I have this situation where a PC is connected, via RS-232, to a certain hardware module that controls industial machinery.
The hardware is supposed to receive commands to turn on or off these machines, and the same command may need to be sent multiple times in a span of a single minute. Now, I am very new to cryptography, so I will be programming this hardware with an already pre-existing library that supports AES-128, AES-192 and AES-256 in ECB and CBC modes.
The problem I'm facing is that a potential attacker can very easily gain access to the transmission line and just probe it for the message being sent, and then use this information to send commands that can compromise the industrial machinery.

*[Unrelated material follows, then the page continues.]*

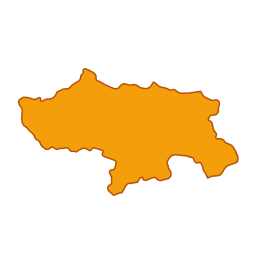 the Prefecture of Nagano, rotated 82°
{"feature_id": "JPN-1844", "entity_name": "Nagano", "entity_type": "Prefecture", "adm_level": 1, "iso_a3": "JPN", "parent_name": "Japan", "parent_adm1": "", "projection": "albers", "projection_center": [138.086, 36.102], "detail": "fine", "context": "isolated", "style": "filled", "palette": "amber", "viewbox_px": 256, "rotation_deg": 82, "n_neighbors": 0, "source": "natural_earth", "source_scale": "10m", "svg_char_len": 3810}
<svg xmlns="http://www.w3.org/2000/svg" viewBox="0 0 256 256"><g transform="rotate(82 128 128)"><path d="M188.7,55.9L187.0,56.6L184.1,57.3L182.7,58.0L181.8,58.7L179.6,59.3L176.1,59.7L173.9,60.3L172.9,60.7L172.2,61.5L172.0,62.8L172.2,64.5L171.7,65.7L170.8,66.5L167.4,67.4L166.5,68.0L165.9,68.9L165.7,70.0L165.3,71.0L164.9,72.0L164.1,73.2L163.5,74.4L163.0,77.2L161.6,82.1L161.2,84.4L161.0,86.1L161.4,88.3L162.1,89.9L164.0,91.7L166.7,93.8L167.8,94.1L169.1,94.1L170.7,93.5L172.3,93.6L173.7,93.3L176.1,92.2L177.4,91.8L178.8,91.7L180.1,91.9L181.7,92.5L183.0,93.8L183.8,95.6L184.3,101.0L184.4,101.6L184.7,102.5L184.4,104.0L183.7,105.2L182.7,106.4L181.0,107.6L180.5,108.7L180.7,110.4L181.3,113.6L182.2,116.2L182.2,118.3L181.8,119.4L181.1,120.2L179.5,120.2L178.8,120.7L179.0,122.1L179.5,123.2L180.8,124.5L182.0,125.3L183.0,126.3L183.1,127.6L183.0,130.0L183.3,132.5L183.2,133.7L182.9,134.8L183.2,136.1L184.4,137.7L191.2,143.1L191.1,145.3L192.7,151.4L187.8,155.7L186.2,156.3L185.1,156.4L184.1,156.4L183.2,155.9L182.3,154.9L181.9,153.6L181.4,152.7L180.6,152.0L179.4,151.7L177.9,151.6L175.6,151.2L174.4,151.2L169.5,152.5L168.3,152.3L167.5,151.4L167.2,150.3L167.2,149.1L167.1,148.3L166.8,147.4L166.0,146.7L163.2,145.3L160.7,144.6L159.7,144.6L158.7,145.3L157.6,146.7L152.9,155.5L152.1,156.4L151.3,157.0L150.1,157.2L148.1,156.0L147.2,156.0L146.3,156.9L143.0,164.2L142.9,165.2L143.5,166.6L144.6,167.6L145.1,168.7L144.6,169.9L142.4,172.6L141.9,174.3L142.2,177.0L143.2,180.1L144.5,182.4L143.6,184.7L143.2,187.1L142.7,188.1L141.9,188.9L140.6,189.4L139.6,190.1L138.9,191.7L139.1,193.0L139.2,194.5L139.1,195.9L138.7,197.9L139.0,199.3L139.3,200.5L139.1,201.6L138.4,203.0L136.8,204.6L136.4,205.8L136.5,206.9L137.2,208.0L137.7,209.2L138.0,210.3L137.7,211.9L136.7,213.4L134.2,215.7L132.5,216.6L129.9,217.2L128.8,217.8L127.5,219.1L126.7,220.3L125.8,221.0L124.7,221.5L122.4,222.0L120.5,223.0L116.4,226.4L114.5,227.3L111.0,230.8L108.0,232.0L102.9,231.8L96.4,230.4L94.6,230.3L92.8,230.8L91.5,231.6L90.3,232.2L87.6,232.6L86.4,232.7L85.5,232.1L84.6,231.1L83.0,227.0L83.9,223.2L85.4,219.7L86.2,218.3L86.8,216.6L86.5,214.7L85.5,211.7L85.9,210.8L86.6,210.5L88.6,210.7L89.2,210.2L89.4,209.1L88.2,205.6L88.0,204.2L88.4,202.3L88.4,200.4L87.5,197.5L85.2,194.9L83.3,193.8L82.8,193.4L82.5,193.1L82.2,192.4L80.5,186.6L80.7,182.9L80.7,181.5L80.0,180.1L77.9,177.5L77.1,176.1L74.5,170.1L73.7,169.1L72.6,168.3L70.0,167.5L69.0,166.9L68.4,165.9L67.6,165.0L66.5,164.6L64.3,164.3L63.6,163.6L63.3,162.2L64.8,159.6L68.3,154.6L69.9,153.2L71.6,152.5L73.1,152.6L75.1,152.9L76.4,152.3L77.4,151.0L78.4,149.1L81.7,145.0L85.3,139.5L87.1,136.1L87.5,134.6L87.5,133.1L86.7,131.3L85.3,129.9L84.1,128.2L83.6,126.1L84.3,123.8L85.7,120.7L86.0,119.4L85.8,117.9L85.8,116.9L85.9,115.5L86.7,113.7L89.1,110.9L89.9,109.8L90.4,108.6L91.4,105.3L91.6,103.6L91.0,101.8L90.1,99.9L86.2,96.4L87.6,94.4L90.4,92.2L91.3,91.1L92.0,89.9L93.4,86.0L94.7,83.3L96.0,81.6L96.5,80.2L96.4,79.1L96.1,77.9L96.5,76.8L97.4,75.6L98.9,74.2L100.5,72.1L101.0,70.4L101.3,68.5L101.5,65.8L101.9,63.2L101.8,50.9L105.7,49.5L106.9,48.7L108.1,47.7L111.4,42.6L112.2,41.0L112.6,39.6L112.4,37.5L112.5,36.5L112.9,35.6L113.6,34.9L114.3,34.4L114.9,34.2L115.8,34.1L117.1,34.2L118.3,34.5L119.9,35.4L121.1,35.8L122.6,35.9L123.9,36.2L125.4,37.0L126.2,37.7L126.8,38.6L127.1,39.6L127.2,40.8L126.8,43.7L127.0,44.5L127.4,45.1L130.4,47.3L131.7,46.9L133.1,45.0L134.2,44.3L135.5,44.0L139.7,43.8L141.4,43.5L142.7,43.0L145.4,41.5L146.1,41.2L146.8,41.4L147.8,41.7L149.5,42.5L150.5,42.3L151.1,41.4L151.4,38.5L151.8,37.2L152.6,35.7L153.6,34.9L156.0,33.7L158.7,29.0L159.8,27.7L161.3,26.7L165.2,24.9L170.4,23.5L172.1,23.3L173.9,23.5L175.4,23.9L177.0,24.8L177.2,25.0L177.5,26.3L179.0,33.9L179.6,35.5L181.7,38.1L185.7,41.3L186.6,42.2L187.5,43.8L187.7,45.4L187.5,52.2L188.7,55.9Z" fill="#f59e0b" stroke="#b45309" stroke-width="1.5"/></g></svg>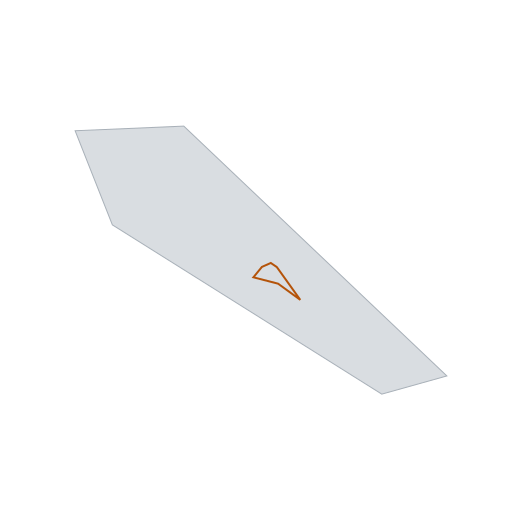 where Sandy Ground sits in Anguilla, rotated 242°
{"feature_id": "AIA-5120", "entity_name": "Sandy Ground", "entity_type": "District", "adm_level": 1, "iso_a3": "AIA", "parent_name": "Anguilla", "parent_adm1": "", "projection": "mercator", "projection_center": [-63.084, 18.219], "detail": "fine", "context": "in_parent", "style": "outline", "palette": "amber", "viewbox_px": 512, "rotation_deg": 242, "n_neighbors": 0, "source": "natural_earth", "source_scale": "10m", "svg_char_len": 382}
<svg xmlns="http://www.w3.org/2000/svg" viewBox="0 0 512 512"><g transform="rotate(242 256 256)"><path d="M404.6,253.2L60.5,368.2L75.0,302.2L350.9,143.8L451.5,155.1L404.6,253.2Z" fill="#d9dde1" stroke="#a8b0b8" stroke-width="1"/><path d="M196.5,274.5L221.2,262.5L238.4,243.7L243.6,256.1L242.9,265.8L236.4,269.2L196.5,274.5Z" fill="none" stroke="#b45309" stroke-width="2"/></g></svg>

Let's say that the PC encripts a message like "MACHINE1 ON" using AES-256 with a secret key that the hardware module knows. Since the command is always the same, using AES in ECB mode will result in the same ciphertext, meaning that the attacker can just repeat the same ciphertext in order to turn the machine on.

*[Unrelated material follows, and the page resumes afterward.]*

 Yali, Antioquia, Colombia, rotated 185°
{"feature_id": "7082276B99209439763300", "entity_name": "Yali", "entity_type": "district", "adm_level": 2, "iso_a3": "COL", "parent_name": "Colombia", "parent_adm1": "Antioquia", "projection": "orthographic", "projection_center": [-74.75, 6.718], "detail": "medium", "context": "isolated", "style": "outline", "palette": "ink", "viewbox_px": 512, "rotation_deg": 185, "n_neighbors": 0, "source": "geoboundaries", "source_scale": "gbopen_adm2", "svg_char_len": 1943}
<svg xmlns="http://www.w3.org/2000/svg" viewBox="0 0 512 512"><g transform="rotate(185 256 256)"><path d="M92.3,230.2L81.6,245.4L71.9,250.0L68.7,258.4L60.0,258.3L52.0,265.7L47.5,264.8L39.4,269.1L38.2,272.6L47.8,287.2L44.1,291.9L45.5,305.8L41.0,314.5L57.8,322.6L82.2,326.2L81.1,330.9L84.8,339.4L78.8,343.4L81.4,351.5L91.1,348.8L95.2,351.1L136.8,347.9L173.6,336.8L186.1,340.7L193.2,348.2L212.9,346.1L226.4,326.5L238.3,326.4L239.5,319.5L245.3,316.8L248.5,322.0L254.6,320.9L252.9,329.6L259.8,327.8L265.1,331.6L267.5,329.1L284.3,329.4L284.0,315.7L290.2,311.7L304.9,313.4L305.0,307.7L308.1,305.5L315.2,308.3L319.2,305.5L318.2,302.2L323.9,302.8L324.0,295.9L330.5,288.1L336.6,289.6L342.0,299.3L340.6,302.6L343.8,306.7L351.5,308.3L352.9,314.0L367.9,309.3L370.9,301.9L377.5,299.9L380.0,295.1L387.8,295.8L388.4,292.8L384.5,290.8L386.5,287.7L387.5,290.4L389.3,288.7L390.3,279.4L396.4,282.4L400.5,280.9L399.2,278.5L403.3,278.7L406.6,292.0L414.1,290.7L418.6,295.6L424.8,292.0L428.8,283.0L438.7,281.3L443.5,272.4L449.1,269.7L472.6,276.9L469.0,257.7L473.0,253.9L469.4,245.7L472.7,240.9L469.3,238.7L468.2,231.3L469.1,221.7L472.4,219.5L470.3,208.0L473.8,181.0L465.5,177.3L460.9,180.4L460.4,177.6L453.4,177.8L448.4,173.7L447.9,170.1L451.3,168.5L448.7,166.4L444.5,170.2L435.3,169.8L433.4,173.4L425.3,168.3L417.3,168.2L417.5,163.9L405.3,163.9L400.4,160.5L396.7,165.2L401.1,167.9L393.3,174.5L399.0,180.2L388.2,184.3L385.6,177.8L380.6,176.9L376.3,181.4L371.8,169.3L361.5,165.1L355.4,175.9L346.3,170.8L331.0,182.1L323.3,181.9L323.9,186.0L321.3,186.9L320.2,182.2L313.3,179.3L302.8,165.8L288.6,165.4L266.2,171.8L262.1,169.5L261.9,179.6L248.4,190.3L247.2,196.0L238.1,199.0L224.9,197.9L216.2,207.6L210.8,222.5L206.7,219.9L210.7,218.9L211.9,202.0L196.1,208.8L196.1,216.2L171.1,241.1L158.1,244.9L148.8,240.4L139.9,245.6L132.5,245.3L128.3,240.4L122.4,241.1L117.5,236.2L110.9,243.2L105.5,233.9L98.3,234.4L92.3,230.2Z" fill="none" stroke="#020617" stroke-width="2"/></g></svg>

Now, CBC encryption makes use of an IV to randomize the ciphertext, but the problem is, how will both the PC and hardware module know the IV? If the PC generates a truly random IV and encrypts the command with it, there's no way the hardware module will be able to decrypt the message without it.
So it thought that maybe the PC should transmit the IV to the hardware, using ECB mode, and then transmit the command encrypted with that IV, but we're back to square one, because an attacker can just repeat both ciphertexts and the hardware will just accept it (is this considered a replay attack?).
I've read a little about MAC and how it allows to verify if the sender has not changed, but how does it apply to this scenario? Would it even help? If not, what techniques could one use in a situation such as this?
Keep in mind that there is very little variety in the messages that will be send to the hardware module. The hardware module is also capable of generating truly random numbers, and it replies to the commands with a simple "OK" or "Invalid command" messages. These should also be encrypted to ensure an attacker gets as little information as possible.
EDIT:
I also read that sometimes, the IV is sent at the beggining of the encrypted text, so that the receiving end knows that the first N bytes correspond to the IV and can decrypt the message. Isn't this also vulnerable to the same replay attack?
Wouldn't it be better to implement some kind of "handshaking", where the hardware is the one to generate the IV and send it to the PC, the PC modifies the IV in a deterministic way, and then sends the messages using that modified IV? The process would then repeat each time the PC needs to send a command, and as long as the hardware doesn't generate the same IV twice, everything would be safe, right?
I'm sorry if this question is all over the place, I'm very confused about criptography and I'm being asked to implement something that I have almost no clue as to how it works. Any help would be much appreciated.